No perdió tiempo. Unos
instantes antes de expirar siguió las instrucciones que le había dado su
madrina y sintió una levedad a la que tenía que acostumbrarse. Se vio acostado,
pálido, en aquel ataúd, rodeado de familiares y amigos, se acercó a su madre y
le dio un beso, ella dio un respingo sin saber lo que había pasado. Abrazó a su
madrina, que cerró los ojos e hizo un gesto como si abarcara algo o a alguien.
Sonrió.
Primero conocería La Habana,
capital de su isla, la más grande de las Antillas, la de la azúcar de caña. De
niño pensaba que las palmeras reales con lo bonitas que eran, serían tan dulces
como el tocinillo del cielo que preparaba su madre, que los palacios coloniales
estaban hechos a base de cascos de guayaba con queso crema, que a las mujeres
había que probarlas, su padre se lo dijo un día, y su madre sabía a arroz con
leche, su madrina a dulce de leche cortada, su tía a majarete y ¿las demás?
Pues a natilla, a bocado de la reina, a buñuelos de yuca, a coquito prieto, a
boniatillo, a flan de calabaza… Una tarde estando en la calle su madre le
regañó, y le prohibió pasar la lengua por el brazo de nadie.

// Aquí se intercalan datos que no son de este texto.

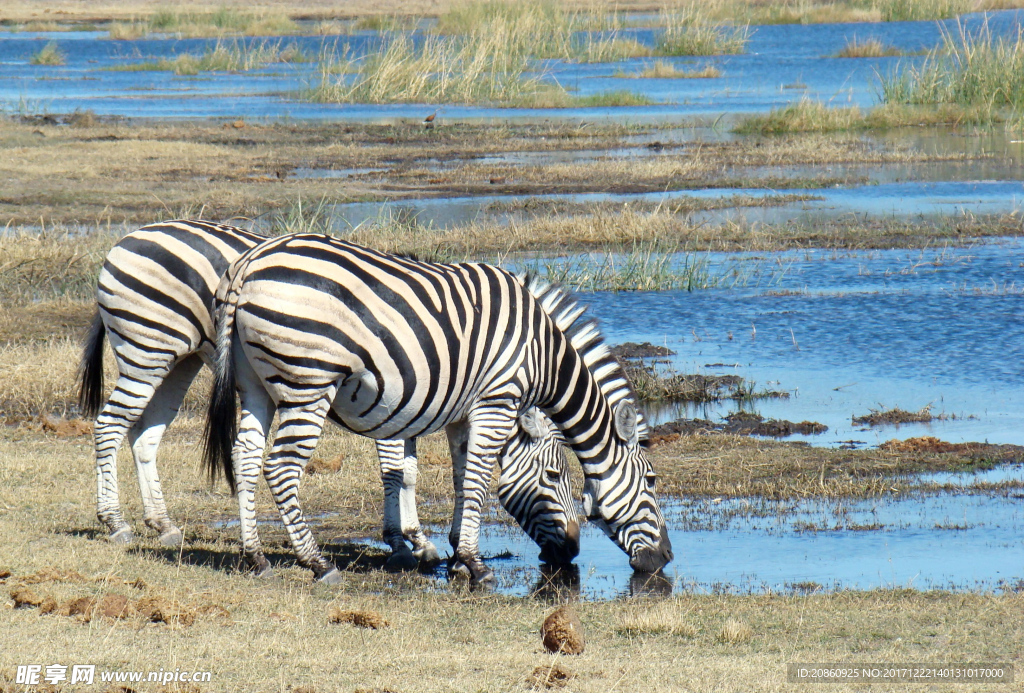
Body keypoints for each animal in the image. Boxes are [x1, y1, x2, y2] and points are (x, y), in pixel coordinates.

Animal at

Nada más pensar en la Villa
de San Cristóbal de La Habana, así la llamó Diego Velázquez de Cuéllar cuando
la fundó en 1519, se vio ante la puerta de la catedral, una de las más antiguas
de América, esa que describió Alejo Carpentier como «música convertida en
piedra». Entre la catedral y la plaza se
estuvo toda la mañana, hasta que se dio cuenta que no se había presentado en la
sede de la asociación de fantasmas habaneros para darse a conocer.
Los veinte fantasmas que
estaban echando una partida de dominó le recibieron con una sonrisa del tamaño
del plátano macho, ¡ay, los tostones, los plátanos maduros fritos! Era lo que
más le gustaba estando vivo, aparte de los dulces, del arroz congrí, de la
langosta enchilada, de la ropa vieja, el lechón asado, el ajiaco, el tasajo...
Se ofrecieron a servirle de
guías turísticos y sin esperar a que dijera sí le llevaron a «El Morro», con el
puerto a sus pies, recorrieron las calles animadas de la Habana vieja, que no
supo si recrearse en los palacetes o en el andar cadencioso de sus mujeres, en
la plaza de Armas se quedó quieto ante Carlos Manuel de Céspedes con ánimo de
conversar un rato, admiró el palacio de los Capitanes Generales, se sentó en la
plaza Vieja, fue al Centro Gallego, bebió cerveza Hatuey, y después de visitar
un ritual de santería se dejó llevar por la sensualidad de la rumba.
Olía a asfalto, a sudor, por
el ritmo trepidante de la música, no tenía constancia de las horas, de los días
que llevaba de un lado para otro, se sentía como nunca se había sentido, feliz.
Pidió un guarapo y casi se traga una mosca. Sus nuevos amigos le aconsejaron
paciencia, tenía una eternidad para ver todo lo que quisiera.
Gracias, Luna, nunca imaginé
que el viajar brindara tantas satisfacciones y conocimientos. Seré un fantasma
tan alegre, tolerante y bonachón, como cuando de niño te decía al oído que eras
a quien más quería, pero que no lo supiera mamá.